We turned a bend and reached the top of the hill, the moon shone down "can we stop for a moment please?" he pulled the car over with expert precision not asking for a reason.
I stepped out of the car and pulled my phone out of my pocket, I had to get a photo, even though I knew that it would never do it justice. It would just be another photo to add to the collection of moments when I had endeavoured to capture part of the beauty of nature and failed miserably in my attempt. I sighed, looks like I had been right.
But then again I didn't really have a right to try and capture the beauty of nature, it was for everyone. I should just enjoy the moment.

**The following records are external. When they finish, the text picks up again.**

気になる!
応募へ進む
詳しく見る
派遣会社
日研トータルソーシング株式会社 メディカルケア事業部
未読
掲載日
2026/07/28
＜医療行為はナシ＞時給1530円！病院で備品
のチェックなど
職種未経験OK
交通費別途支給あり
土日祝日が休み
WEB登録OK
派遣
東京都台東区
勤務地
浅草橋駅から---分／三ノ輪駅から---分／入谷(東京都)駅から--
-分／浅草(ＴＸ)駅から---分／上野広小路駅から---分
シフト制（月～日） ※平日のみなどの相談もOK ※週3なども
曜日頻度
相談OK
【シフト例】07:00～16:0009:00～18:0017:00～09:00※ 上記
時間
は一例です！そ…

Mordecai placed an arm around my waist and I jumped slightly, I had almost forgotten that he was even there, almost.
"would you do me the honour of a dance Miss Roberts?" I turned and put my hand in his outstretched one "I would love to Mr Oliver"
We danced under the moonlight for hours or maybe what could have been just minutes. It didn't matter either way, time was not important; all that mattered was the present.
We were wrapped up in a trance, a web slowly being wound around us. I begun to wonder who was spinning it, was it me? I didn't know, I didn't care, I was happy to let myself be swept away.
The tugging sensation of my new stiches pulling at my skin was enough to unravel the web around me. I was still in his arms, and I couldn't stop the blush from rising to my cheeks. I looked away "we should probably go, its getting late" , I could feel his resentment for disrupting the moment, but there was still a part of me, a small weather beaten wall, that hadn't quite given way yet to the onslaught of waves he was sending hurtling towards me.
We sat in silence as we drove back to the house, the house, that was what it had become to me, just another house. My life had used to have been contained in those walls, it had watched me grow, laugh, cry, it had watched me and kept my safe. Now all it was, was just a house. It was no longer home. Where was my home? The thoughts went on and on, I was sick of them, I was sick of thinking, I wanted to shut them off, lock them in a room and throw away the key. I was still trying to attempt the feat of stopping all thoughts in my head when we pulled up outside the now eerie and silent house.
As I walked through the door, I felt its heavy weight of silence pressing down on me, I felt trapped, like I was suffocating. I was beginning to hyperventilate, I held my arms around my stomach, trying to force the air into my lungs, but getting no where. As soon as I felt his body next to mine, the weight lifted and I felt safe and protected. This was home.